読む文章 ->
###

ボ ヴァン チンさんと筆者の写真   ベトナムを訪れて3日目、皆さんから預かった車椅子をいよいよ届けに行きました。お渡しする方は、高橋さんの勤務する病院で働いている男性の家族で、ボ ヴァン チンさんという63歳の男性です。
   写真右のおじいちゃん(隣は筆者)。
   5年前に高血圧で倒れ、歩けなくなってしまったということです。写真の奥に見えるベッドで1日中過ごし、家族はどうすることもできなかったと話していました。では、その間チンさんはベッドに寝たままだったのかと心配になりましたが、家族は大家族で仲がよい雰囲気で、チンさんが孤立することはなかったように感じます。皆、チンさんを大事にしている様子が伝わってきました。大家族の中で年長者を重んじる文化が日本よりも強いのではないかと思います。

お礼のご馳走とチンさんのご家族の写真 左の写真は、車椅子を届けてくれたお礼にと用意してくださったご馳走をいただいている写真です。
左から2番目が高橋さんです。チンさんも一緒に食べました。

   「車椅子に乗れるようになって、どこに行ってみたいですか?」とチンさんに聞いてみたら、「家のまわり」とおっしゃっていました。そして、車椅子に乗って自分の足の間に孫を乗せたいと笑っていました。

###

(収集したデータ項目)
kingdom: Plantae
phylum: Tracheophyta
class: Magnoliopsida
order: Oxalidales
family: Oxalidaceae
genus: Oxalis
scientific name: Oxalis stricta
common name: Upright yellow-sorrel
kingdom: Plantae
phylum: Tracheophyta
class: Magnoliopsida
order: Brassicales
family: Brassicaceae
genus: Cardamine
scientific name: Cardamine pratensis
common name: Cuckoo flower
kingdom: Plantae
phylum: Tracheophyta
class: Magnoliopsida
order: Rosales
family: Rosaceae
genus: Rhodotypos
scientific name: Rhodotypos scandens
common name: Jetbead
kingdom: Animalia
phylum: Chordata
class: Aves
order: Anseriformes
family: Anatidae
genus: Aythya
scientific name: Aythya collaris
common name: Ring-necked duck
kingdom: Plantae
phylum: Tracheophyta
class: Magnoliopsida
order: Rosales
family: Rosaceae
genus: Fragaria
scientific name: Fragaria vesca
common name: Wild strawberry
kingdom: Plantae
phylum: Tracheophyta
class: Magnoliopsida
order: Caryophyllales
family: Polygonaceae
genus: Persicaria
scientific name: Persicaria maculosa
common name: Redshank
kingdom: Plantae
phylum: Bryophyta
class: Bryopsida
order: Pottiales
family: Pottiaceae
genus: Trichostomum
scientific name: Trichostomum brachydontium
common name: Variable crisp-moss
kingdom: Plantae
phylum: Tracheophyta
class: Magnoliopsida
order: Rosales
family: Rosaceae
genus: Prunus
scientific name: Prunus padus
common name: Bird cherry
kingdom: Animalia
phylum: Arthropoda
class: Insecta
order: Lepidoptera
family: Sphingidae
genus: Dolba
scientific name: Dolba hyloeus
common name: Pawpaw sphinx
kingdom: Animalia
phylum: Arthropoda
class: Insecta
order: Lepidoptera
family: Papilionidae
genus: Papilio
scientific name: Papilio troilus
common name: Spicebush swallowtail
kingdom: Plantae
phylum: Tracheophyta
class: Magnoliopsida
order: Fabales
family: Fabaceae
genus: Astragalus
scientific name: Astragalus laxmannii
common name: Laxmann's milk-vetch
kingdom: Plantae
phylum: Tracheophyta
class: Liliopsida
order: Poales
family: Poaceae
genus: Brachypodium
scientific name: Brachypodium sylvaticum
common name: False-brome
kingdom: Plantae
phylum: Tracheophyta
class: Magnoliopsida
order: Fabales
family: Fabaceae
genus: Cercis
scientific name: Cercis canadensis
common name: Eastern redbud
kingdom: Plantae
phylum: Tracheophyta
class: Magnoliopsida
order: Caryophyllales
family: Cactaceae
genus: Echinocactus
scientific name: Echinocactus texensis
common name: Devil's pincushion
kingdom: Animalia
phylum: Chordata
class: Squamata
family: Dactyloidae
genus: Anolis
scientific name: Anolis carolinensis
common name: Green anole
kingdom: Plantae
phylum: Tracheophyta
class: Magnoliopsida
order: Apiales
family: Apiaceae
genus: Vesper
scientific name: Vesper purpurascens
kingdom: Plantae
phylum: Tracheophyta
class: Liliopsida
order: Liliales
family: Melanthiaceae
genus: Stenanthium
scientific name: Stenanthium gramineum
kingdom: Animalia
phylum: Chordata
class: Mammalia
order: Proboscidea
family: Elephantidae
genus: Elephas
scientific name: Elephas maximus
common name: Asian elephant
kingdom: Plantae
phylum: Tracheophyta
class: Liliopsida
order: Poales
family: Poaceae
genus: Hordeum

###

課題一覧 ->
[1] ベトナムへ車椅子を届けた記事について、次の問いに答えなさい。
(a) 車椅子を受け取ったチンさんは何歳か。
(b) チンさんが歩けなくなったのは、いつ、何で倒れたためか。
(c) 車椅子に乗れるようになったらどこに行きたいかと聞かれ、チンさんは何と答えたか。
[2] ベトナムへ車椅子を届けた記事を、最後の文のあとから書き継ぎなさい。

課題ごとの解答 ->
[1]
(a) チンさんは63歳である。
(b) 5年前に高血圧で倒れたためである。
(c) 「家のまわり」と答えた。

[2]
車いすにお孫さんを抱いて乗ったところの写真  右の写真が、希望の通り車椅子にお孫さんを乗せたところ。家族皆が笑顔で見守っていました。
   車椅子を現地で買うと4万円ほどするそうです。一度買おうとしたこともあったけれど、買えなかったと話していました。4万円というと、インターネットで調べた範囲ですが、公務員の月給で50万〜60万ドン。ということは、日本円で3,500〜4,200円なので、ベトナムの給
料9〜11ヶ月分です。買うにはとても厳しいです。
チンさんや家族皆さんが、車椅子を持ってきてくれたことにとても感謝していました。車椅子は日本の高校生が修理してくれたものであることを、高橋さんがベトナム語でしっかりと伝えてくださいました。
  チンさんが最後におっしゃっていたことが忘れられません。「私が人生で日本人を見たのはこれで2回目です。1度目は、戦争中の日本の兵隊。そして、2度目が今回です。」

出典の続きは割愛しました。